Я уже сказал, что людям, неосведомленным в обстоятельствах, мое письмо могло дать повод к большим нареканиям на меня. Он с радостью заметил это; но как воспользоваться этим преимуществом, не компрометируя себя? Показывая это письмо, он навлек бы на себя упрек в злоупотреблении доверием друга.
Чтобы выйти из этого затруднения, он задумал порвать со мной самым обидным образом и подчеркнуть в своем письме, что щадит меня, не показывая моего письма. Он был твердо уверен, что под влиянием гнева и возмущения я отклоню его притворную деликатность и разрешу ему показывать мое письмо всем: именно этого-то он и добивался, и все случилось так, как он подготовил. Он пустил мое письмо по всему Парижу со своими комментариями, не имевшими, однако, такого успеха, как он ожидал. Нашли, что разрешение показывать мое письмо, которое он сумел у меня вынудить, не избавляет его от порицания за то, что он с такой готовностью поймал меня на слове и старается вредить мне. Все спрашивали, какие у нас с ним личные счеты? Чем вызвана столь сильная ненависть? Наконец находили, что, если б даже с моей стороны была вина, вынуждавшая его пойти на разрыв, – дружба, даже угасшая, все же имеет свои права, и ему следовало уважать их. Но, к несчастью, Париж легкомыслен; мимолетные суждения быстро забываются; отсутствующим неудачником пренебрегают; удачливый хитрец импонирует своим присутствием; игра интриги и злобы длится, возобновляется, и вскоре ее непрестанное действие уничтожает все, что ей мешало.

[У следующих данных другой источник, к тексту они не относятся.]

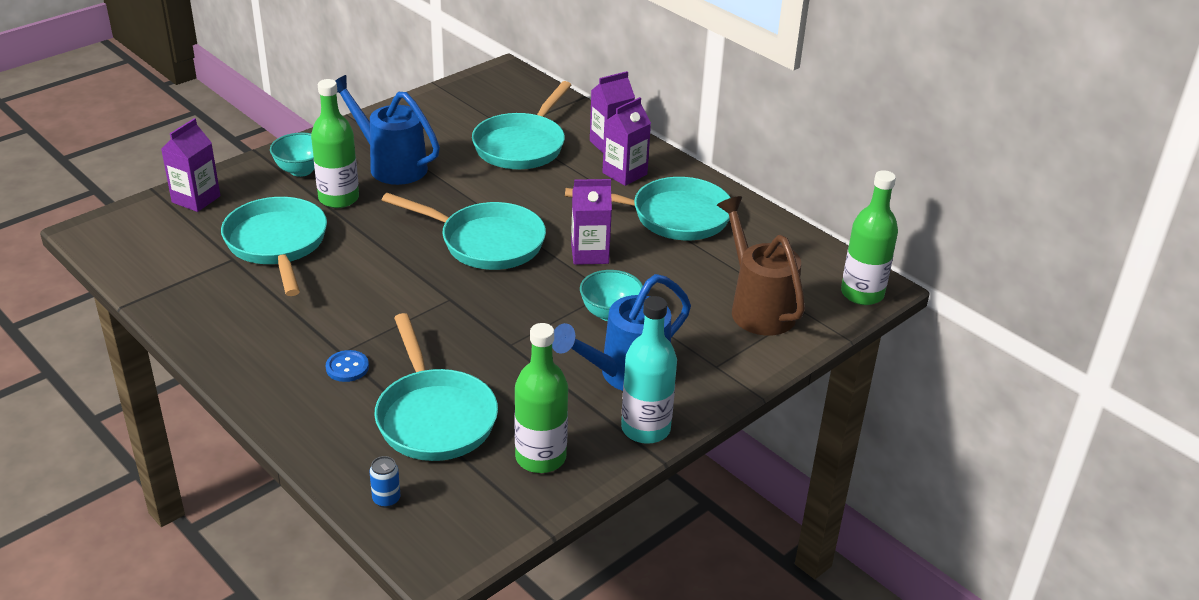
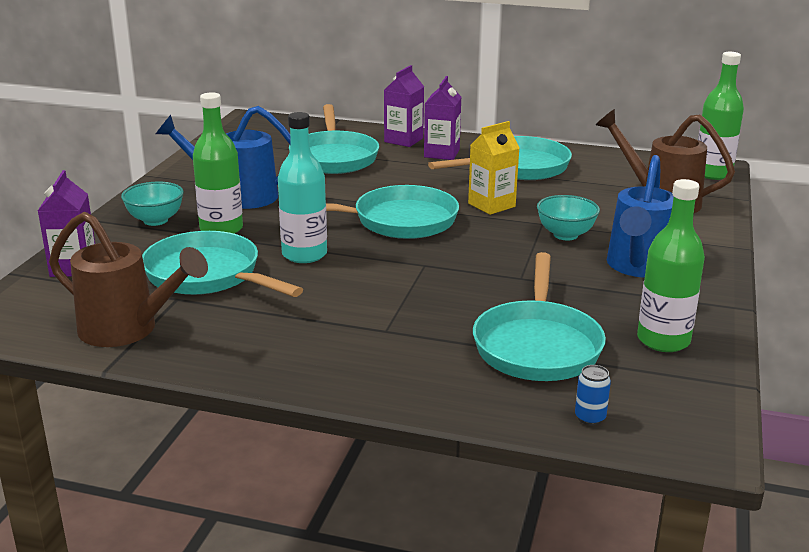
camera: 30 degrees left, 10 degrees down
blue button [326,350,369,382] -> none
turquoise pan [374,313,498,461] -> turquoise pan turned 60 degrees clockwise [473,252,606,381]
purple carton [571,179,612,265] -> yellow carton [468,121,519,215]
turquoise bottle [621,296,677,444] -> turquoise bottle moved to [278,112,327,263]
none -> brown watering can [49,212,208,347]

Вот каким образом, после такого долгого обмана, этот человек наконец снял передо мной маску, убежденный, что при созданном им положении дел он уже в ней не нуждается. Освободившись от опасения быть несправедливым к этому негодяю, я его предоставил собственной совести и перестал думать о нем. Через неделю после этого письма я получил от г-жи д’Эпине ответ на мое предыдущее письмо, написанный в Женеве (связка В, № 10). По тону, какой она взяла в нем в первый раз в жизни, я понял, что и он и она, рассчитывая на успех своих козней, действуют заодно и, считая меня человеком безвозвратно погибшим, предаются уже безо всякого риска удовольствию окончательно уничтожить меня.
Положение мое действительно было самым плачевным. Я видел, что от меня отдаляются все мои друзья, и не имел возможности узнать, как и почему это случилось. Дидро, хвалившийся, что всегда останется моим другом и вот уже три месяца обещавший посетить меня, все не являлся. Между тем наступила зима, а с ней начались приступы моих обычных болезней. Мой организм, хоть и крепкий, не мог вынести борьбы стольких противоположных страстей. Я был так изнурен, что не имел ни сил, ни мужества ничему противостоять. Если бы, вопреки моим обязательствам, вопреки настойчивым доводам Дидро и г-жи д’Удето, я решился в это время покинуть Эрмитаж, я не знал бы, куда мне деваться и как выбраться. Я оставался в неподвижности и отупении, не имея сил ни действовать, ни думать о чем бы то ни было. Одна мысль о том, чтобы сделать шаг, написать письмо, сказать несколько слов, приводила меня в содрогание. Однако я не мог оставить без возраженья письмо г-жи д’Эпине, если не хотел признать себя достойным того обращения, какому она и ее друг подвергали меня. Я решил высказать ей свои чувства и намерения, ни одной минуты не сомневаясь, что из человечности, из великодушия, из благопристойности, из добрых чувств, которые, мне казалось, она сохранила ко мне наряду с дурными, она поспешит согласиться со мной. Вот мое письмо:
Написав и отправив это письмо, я стал думать только о том, как бы успокоиться, поправить в Эрмитаже свое здоровье, восстановить свои силы и принять меры к тому, чтобы уехать весной без шума и не подчеркивая разрыва. Но, как сейчас будет видно, это не входило в расчеты г-на Гримма и г-жи д’Эпине.